Cela suppose, notamment, de mettre fin aux mauvais procès qui sont faits ici et là à l’Allemagne. Est-ce un défaut que d’être compétitif ? Ne faudrait-il plutôt s’inspirer de ce modèle ? Est-il scandaleux que l’Allemagne, qui a le rôle le plus important dans les mécanismes de garantie mutuelle, demande que l’on ne laisse pas se reproduire les phénomènes qui nous ont menés à la situation actuelle, et qui conduisent à l’appeler à l’aide aujourd’hui ? Il est commode, quand on est surendetté, de désirer la mutualisation des dettes et de dénoncer un manque d’« esprit européen », alors que cette idée ne suscite pas l’enthousiasme !
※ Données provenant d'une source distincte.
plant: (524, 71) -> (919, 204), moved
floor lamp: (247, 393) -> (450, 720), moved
En réalité, nous ne progresserons dans la solidarité européenne que si chacun balaie devant sa porte, au lieu de donner le sentiment qu’il compte sur les autres pour le faire.
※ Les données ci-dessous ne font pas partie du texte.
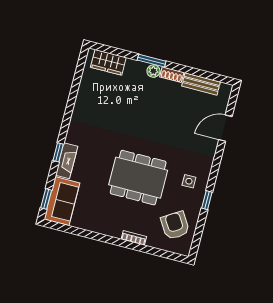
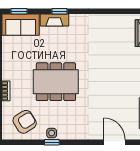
dining table: (138, 178) -> (56, 82), turned 90
side table: (189, 181) -> (52, 133), moved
L’Europe est un groupement d’États qui repose sur la confiance mutuelle, mais la confiance se mérite. Aucun mécanisme européen ne dispensera les pays membres, à commencer par la France, de procéder aux réformes qui remettront leurs finances en ordre et leur rendront leur compétitivité. Lorsque tout le monde aura le sentiment que chacun prend sa part de l’effort, alors la mutualisation sera bien plus facile.
La construction européenne est aujourd’hui à l’épreuve. C’est le moment de lui appliquer la formule de Nietzsche : « Tout ce qui ne me tue pas me rend plus fort ». Je suis persuadé, pour ma part, que l’Europe sortira finalement renforcée de cette crise, qui aura fait prendre conscience aux Européens qu’ils ont définitivement partie liée.